For those who are complaining about tipping, the economics of a running a restaurant business necessitate the tipping. 44 percent of all restaurants fail in the first 3 years. Most are already operating on a string.
Restaurant Failure Rate Study
By having the compensation as tips and having the employees report their tips, as most employees tend to have the incentive to underreport their tips, this minimizes the amount of taxes the restaurant has to pay. So this process of tipping ends up being cost control for a restaurant.
The best servers are going to migrate to where they can make the best money, the server is your salesman in a restaurant, and they need to be able to read the customers in a way to maximize the bill for the owner while keeping the customer satisfied and happy, even as they spend more than they planned, and the tipping process is an incentive to do so. The best restaurants know how to select the best servers. To think anyone can be trained to be a good server means if you ran a restaurant you'd probably end up in the 44 percent category. Good servers are a tremendous source of information for management of a restaurant as well, their input from the front lines helps guide the changes and issues a restaurant needs to react to in order to succeed.

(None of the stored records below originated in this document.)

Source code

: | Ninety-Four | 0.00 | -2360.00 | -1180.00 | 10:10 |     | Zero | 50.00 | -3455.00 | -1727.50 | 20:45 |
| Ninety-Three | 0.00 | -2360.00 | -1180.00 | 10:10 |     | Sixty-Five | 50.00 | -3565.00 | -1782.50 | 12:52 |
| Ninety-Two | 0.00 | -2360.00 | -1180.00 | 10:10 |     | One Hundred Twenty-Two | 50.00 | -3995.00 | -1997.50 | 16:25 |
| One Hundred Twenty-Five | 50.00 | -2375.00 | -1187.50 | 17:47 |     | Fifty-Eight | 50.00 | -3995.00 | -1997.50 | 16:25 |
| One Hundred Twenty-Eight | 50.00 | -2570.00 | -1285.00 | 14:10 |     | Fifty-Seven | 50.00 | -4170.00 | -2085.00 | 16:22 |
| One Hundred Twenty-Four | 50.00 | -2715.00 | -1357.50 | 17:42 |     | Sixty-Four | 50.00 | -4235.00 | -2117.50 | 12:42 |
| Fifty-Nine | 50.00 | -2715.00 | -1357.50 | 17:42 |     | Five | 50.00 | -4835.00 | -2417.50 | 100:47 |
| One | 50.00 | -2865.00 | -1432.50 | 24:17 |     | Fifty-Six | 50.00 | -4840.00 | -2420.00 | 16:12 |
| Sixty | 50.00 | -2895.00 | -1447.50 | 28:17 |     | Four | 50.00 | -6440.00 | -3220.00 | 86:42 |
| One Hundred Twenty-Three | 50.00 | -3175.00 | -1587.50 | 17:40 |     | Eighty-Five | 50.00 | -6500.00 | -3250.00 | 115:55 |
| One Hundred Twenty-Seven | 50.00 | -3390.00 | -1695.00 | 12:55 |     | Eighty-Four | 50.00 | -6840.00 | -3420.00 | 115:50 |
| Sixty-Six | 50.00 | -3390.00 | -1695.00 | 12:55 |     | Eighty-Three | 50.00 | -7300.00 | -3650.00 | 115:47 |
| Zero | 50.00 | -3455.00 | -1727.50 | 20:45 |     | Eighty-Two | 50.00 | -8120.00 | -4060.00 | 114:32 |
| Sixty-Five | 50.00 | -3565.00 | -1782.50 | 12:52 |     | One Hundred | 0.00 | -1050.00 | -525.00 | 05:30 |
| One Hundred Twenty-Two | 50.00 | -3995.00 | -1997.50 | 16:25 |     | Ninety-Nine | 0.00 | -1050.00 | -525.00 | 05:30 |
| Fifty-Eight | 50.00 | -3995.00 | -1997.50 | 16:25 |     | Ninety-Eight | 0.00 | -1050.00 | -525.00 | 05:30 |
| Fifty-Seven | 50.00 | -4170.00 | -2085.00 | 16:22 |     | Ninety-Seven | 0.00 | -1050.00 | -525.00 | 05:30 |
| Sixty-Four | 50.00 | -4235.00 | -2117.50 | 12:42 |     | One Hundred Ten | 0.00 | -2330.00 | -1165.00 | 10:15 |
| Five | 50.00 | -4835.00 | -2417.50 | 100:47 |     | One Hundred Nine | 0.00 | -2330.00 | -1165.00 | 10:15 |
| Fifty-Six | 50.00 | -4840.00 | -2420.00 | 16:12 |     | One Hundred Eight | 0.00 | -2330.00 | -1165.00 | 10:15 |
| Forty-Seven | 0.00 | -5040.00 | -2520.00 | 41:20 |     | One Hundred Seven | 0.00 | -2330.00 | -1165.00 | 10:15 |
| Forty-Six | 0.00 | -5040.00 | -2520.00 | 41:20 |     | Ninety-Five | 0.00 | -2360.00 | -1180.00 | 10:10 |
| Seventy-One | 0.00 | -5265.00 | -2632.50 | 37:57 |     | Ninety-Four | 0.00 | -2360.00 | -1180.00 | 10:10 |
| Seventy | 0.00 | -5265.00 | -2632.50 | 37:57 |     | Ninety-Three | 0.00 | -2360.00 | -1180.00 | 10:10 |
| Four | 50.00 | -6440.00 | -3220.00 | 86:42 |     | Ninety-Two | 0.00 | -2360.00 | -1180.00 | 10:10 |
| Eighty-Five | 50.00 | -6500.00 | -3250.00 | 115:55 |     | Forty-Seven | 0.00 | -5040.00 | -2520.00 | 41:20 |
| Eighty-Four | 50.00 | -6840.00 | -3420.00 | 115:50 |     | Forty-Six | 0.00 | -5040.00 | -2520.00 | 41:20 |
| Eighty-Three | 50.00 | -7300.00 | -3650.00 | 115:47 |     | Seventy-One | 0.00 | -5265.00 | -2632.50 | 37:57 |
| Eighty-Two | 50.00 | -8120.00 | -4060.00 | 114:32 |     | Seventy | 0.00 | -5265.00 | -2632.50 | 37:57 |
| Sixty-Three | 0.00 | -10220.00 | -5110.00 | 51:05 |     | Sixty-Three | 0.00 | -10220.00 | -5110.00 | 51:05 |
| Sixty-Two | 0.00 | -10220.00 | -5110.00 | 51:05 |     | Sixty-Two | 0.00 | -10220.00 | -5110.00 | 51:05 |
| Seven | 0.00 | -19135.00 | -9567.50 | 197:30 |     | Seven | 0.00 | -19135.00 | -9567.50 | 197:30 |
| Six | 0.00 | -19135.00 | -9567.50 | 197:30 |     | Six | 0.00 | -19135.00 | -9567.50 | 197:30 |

The guest arriving knows pretty much how much they are going to tip - usually somewhere between 15-20 percent and can with a rudimentary knowledge of mathematics know the impact on the cost of their meal and determine where they want to eat based on total costs of meals. Tipping allows the restaurant guest to exert control over the meal when it or the service is not up to par, especially if you are a regular guest of the restaurant and the owner of the restaurant to equalize compensation costs with the level of business for the restaurant.
As for complaining about the amount of money a server makes for 15 dollar hamburgers? If a server is making 200-300 a night for a six hour shift that means he or she is delivering 100 hamburgers per night in a sit down fashion or on average one every 3-4 minutes for 6 hours to customers, assuming a $10.00 margin on the hamburger that is $1,000 in variable margin for the owner to work with. That takes a real commitment to continue to hustle to make that wage "overpayment".
To pay servers hourly you will tend to get servers that slow down the process just a bit because making customer happy is now the only thing that counts you might now serve 80 hamburgers per shift and now the restaurant loses $200 in margin. The burger is going to need to be priced accordingly so to capitalize the servers wages, lets say $90 or $15 is "fair" pay and to account for lost margin the $15.00 hamburger becomes $17.25, $1.25 for server wages and $1.00 for the more relaxed pace of service in essence 15% more.
However those better servers will go to other $15 burger joints that pay tips and the process becomes a slide in quality that is often seen in poorer restaurants. This is the reason Yelp is successful, people tend to avoid poor quality in restaurants.
So in the end tipping reduces costs for the restaurant owner and matches revenues more closely with the relative level of business so moving to a model of no tipping to appeal to the crowd that is typically a cheaper customer and more likely to eat at Panera and Shake Shack is less likely to become a regular in a more expensive venue is in short a non starter.